The Cypriot banking crisis reminded investors that there remains no permanent fix to the eurozone’s woes, but investors continued putting fresh funds into most categories of mutual funds and ETFs. On the margins, however, they began to display a preference for domestic funds and fixed income products.
For an island nation with only 2.2 million people, generating a mere 0.2% of the GDP of the European Union, Cyprus has been punching above its weight in the last week, making a strong — and strongly negative — impression on global financial markets as it grapples with a fiscal and banking crisis. The country’s entire banking system has now been shut down for the best part of a week, and its politicians are frantically trying to devise a plan to rescue it from complete collapse, while avoiding what Cypriots feel is the draconian solution of taxing their bank accounts to pay for a bank sector bailout.
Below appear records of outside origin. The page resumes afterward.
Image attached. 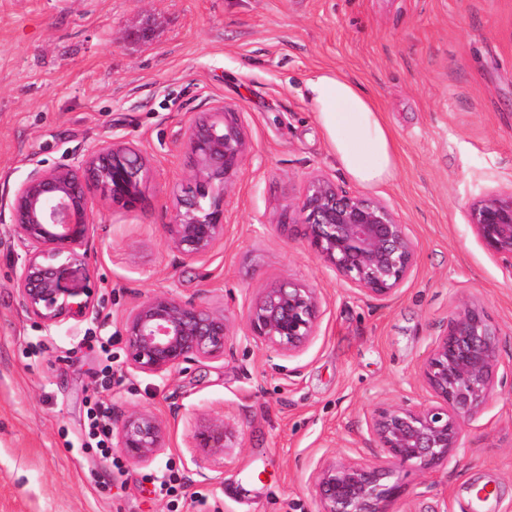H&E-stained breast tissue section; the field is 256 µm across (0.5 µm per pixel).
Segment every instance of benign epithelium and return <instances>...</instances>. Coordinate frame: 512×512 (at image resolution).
I'll list each match as a JSON object with an SVG mask.
<instances>
[{"label":"benign epithelium","mask_w":512,"mask_h":512,"mask_svg":"<svg viewBox=\"0 0 512 512\" xmlns=\"http://www.w3.org/2000/svg\"><path fill=\"white\" fill-rule=\"evenodd\" d=\"M192 173L176 198L173 220L163 225L182 264L196 263L224 240V195L241 170L246 141L228 112L195 118L187 134ZM148 168L133 145L113 141L76 165L33 168L9 201L10 224L23 259L16 289L26 315L49 328L96 312L88 289L65 292L62 259L83 262L97 245L90 220L96 201L137 207L145 198ZM297 233L337 277L373 300L394 295L414 270L417 243L385 202L351 194L323 177L308 180L297 203ZM483 247L512 271V188L490 190L468 208ZM318 289L290 280L263 291L248 308V336L283 356L301 353L316 335L323 314ZM125 365L149 376L222 359L231 353L229 326L193 299L152 294L123 318ZM500 333L489 315L461 303L420 367L430 394L402 401L365 418L371 448L382 454L365 462L324 463L313 484L318 512H389L402 495L394 480L402 468L431 473L448 465L466 428L488 405L499 374ZM112 447L132 463L149 464L168 445V426L158 415L131 410L113 416ZM197 448H230L235 431L223 421L193 425Z\"/></svg>","instance_id":"7a95c632"}]
</instances>
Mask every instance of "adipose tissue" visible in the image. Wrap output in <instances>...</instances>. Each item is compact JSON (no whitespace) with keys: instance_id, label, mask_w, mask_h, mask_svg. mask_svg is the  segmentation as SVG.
<instances>
[{"instance_id":"ef3b65f1","label":"adipose tissue","mask_w":512,"mask_h":512,"mask_svg":"<svg viewBox=\"0 0 512 512\" xmlns=\"http://www.w3.org/2000/svg\"><path fill=\"white\" fill-rule=\"evenodd\" d=\"M305 94L332 153L354 181L371 187L394 178L395 139L381 112L359 83L320 70L307 78Z\"/></svg>"}]
</instances>
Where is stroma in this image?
<instances>
[{"mask_svg": "<svg viewBox=\"0 0 512 512\" xmlns=\"http://www.w3.org/2000/svg\"><path fill=\"white\" fill-rule=\"evenodd\" d=\"M359 82L398 151L391 181L365 187L333 156L304 81ZM234 113L247 150L224 198V240L179 264L165 233L190 173L185 146L204 112ZM119 139L149 170L136 209L96 205L99 246L63 264L65 289L93 287L98 311L46 328L15 288L20 251L0 217V512H317L325 462L364 460L365 418L429 393L420 376L459 302L484 308L512 369V272L468 222L472 200L512 188V0H0V202L35 164H71ZM387 203L418 244L396 296L340 281L282 225L313 177ZM318 288L319 328L297 356L259 347L245 314L286 280ZM225 315L232 357L166 377L126 370L123 317L154 293ZM112 339V357L90 348ZM137 407L168 424L147 466L80 449L86 409ZM235 447L195 448L201 416ZM177 503L156 494L169 476ZM394 512H512V390L467 427L434 473L399 470ZM489 485L487 500L474 489Z\"/></svg>", "mask_w": 512, "mask_h": 512, "instance_id": "1", "label": "stroma"}]
</instances>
While the latest turmoil within the troubled eurozone may have rattled financial markets, equity mutual fund investors showed relatively few signs of unease: inflows totaled $3.44 billion in the week ended March 20, 2013, according to data released late yesterday by Lipper, a division of Thomson Reuters. Moreover, equity mutual fund investors divided their dollars relatively evenly between domestic funds, which attracted $1.59 billion of inflows and non-domestic funds, which pulled in some $1.85 billion.
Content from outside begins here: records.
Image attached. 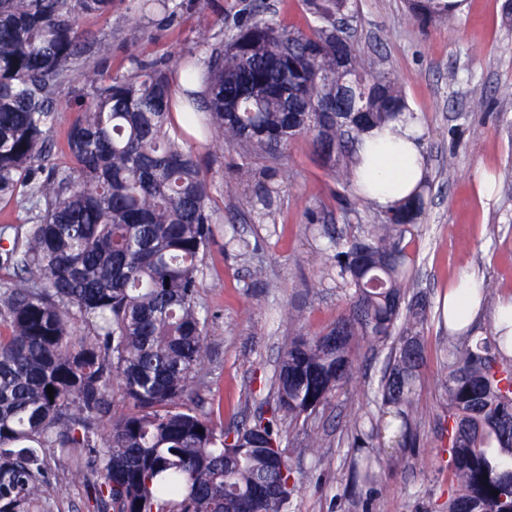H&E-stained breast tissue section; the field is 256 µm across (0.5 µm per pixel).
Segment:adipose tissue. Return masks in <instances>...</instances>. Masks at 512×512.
<instances>
[{
	"instance_id": "adipose-tissue-1",
	"label": "adipose tissue",
	"mask_w": 512,
	"mask_h": 512,
	"mask_svg": "<svg viewBox=\"0 0 512 512\" xmlns=\"http://www.w3.org/2000/svg\"><path fill=\"white\" fill-rule=\"evenodd\" d=\"M423 128L417 117L404 116L394 128L371 133L362 153L366 164L360 179L365 199L387 210L400 203L426 174L422 146ZM482 307V289L471 277H460L443 300V316L457 334L471 332Z\"/></svg>"
}]
</instances>
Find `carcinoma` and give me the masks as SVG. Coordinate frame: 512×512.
<instances>
[{
	"label": "carcinoma",
	"instance_id": "1",
	"mask_svg": "<svg viewBox=\"0 0 512 512\" xmlns=\"http://www.w3.org/2000/svg\"><path fill=\"white\" fill-rule=\"evenodd\" d=\"M305 2L315 21L306 32L256 6L215 43L203 90H185L183 121L193 129L204 112L211 141L269 159L309 136L344 203L357 145L409 106L336 29L354 17L353 0ZM410 7L422 20L452 16L442 0ZM111 11L112 0H0V197L21 191L29 204L26 228L0 250L15 273L0 283V512H47L48 450L72 476L95 477L94 512H249L258 495L261 512H289L297 478L281 420L330 401L353 378L360 344L390 345L378 394L397 409L400 447L417 443L429 305L407 297L403 241L426 207L424 189L363 233L332 240L348 307L282 351L270 416L215 424L192 404L209 361L210 315L197 293L218 217L171 123V74L136 58L122 76L86 69L67 137L72 165L43 174L58 88L77 64H102L112 50L80 19ZM277 195L263 184L255 203L268 211ZM502 341L469 336L448 350V512H512V361ZM382 425L356 428L354 446L374 447Z\"/></svg>",
	"mask_w": 512,
	"mask_h": 512
}]
</instances>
But overall, combining fund flows data for both mutual funds and exchange-traded funds (ETFs) signals that U.S. investors seem to favor keeping their assets closer to home rather than entrusting them to the vagaries of overseas markets. Combined, inflows into mutual funds and ETFs saw $1.5 billion flow into domestic products while overseas funds attracted only $300 million. The $1.57 billion outflow from equity exchange-traded funds during the week was entirely driven by the decision by investors to sell non-domestic investment products; domestic ETFs saw their assets remain virtually unchanged for the five-day period.
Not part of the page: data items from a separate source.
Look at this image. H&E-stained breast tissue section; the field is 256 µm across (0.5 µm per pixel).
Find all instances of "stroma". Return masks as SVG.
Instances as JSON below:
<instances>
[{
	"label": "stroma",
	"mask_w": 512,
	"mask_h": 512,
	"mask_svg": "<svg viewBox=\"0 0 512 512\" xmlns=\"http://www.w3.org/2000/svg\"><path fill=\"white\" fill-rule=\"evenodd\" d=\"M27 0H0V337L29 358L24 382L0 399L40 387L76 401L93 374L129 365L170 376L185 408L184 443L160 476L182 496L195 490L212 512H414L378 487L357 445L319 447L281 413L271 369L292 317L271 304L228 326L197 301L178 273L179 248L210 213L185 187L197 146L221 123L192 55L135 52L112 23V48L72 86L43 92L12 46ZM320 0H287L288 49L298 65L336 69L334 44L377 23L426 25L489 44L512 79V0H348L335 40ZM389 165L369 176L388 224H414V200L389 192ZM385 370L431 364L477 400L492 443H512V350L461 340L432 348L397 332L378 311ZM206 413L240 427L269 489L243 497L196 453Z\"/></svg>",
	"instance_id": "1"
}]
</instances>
In contrast, investors discovered a renewed enthusiasm for bonds, and taxable bond funds reported net inflows totaling a whopping $4.28 billion, making the week their second best of 2013 thus far. (Adding ETFs to the mix brought total inflows to $5.18 billion.) Funds in Lipper’s Loan Participation Funds category have been popular for many months, but shifted into high gear and attracted a net $1.41 billion of new assets last week, making it their best week on record.
In other fixed income markets, municipal bond funds suffered a third consecutive week of net outflows as investors withdrew an additional $240 million. Money market funds also experienced withdrawals, to the tune of $25.54 billion for the week, mostly as a result of selling by institutional investors that seems likely to be related to quarterly tax filings.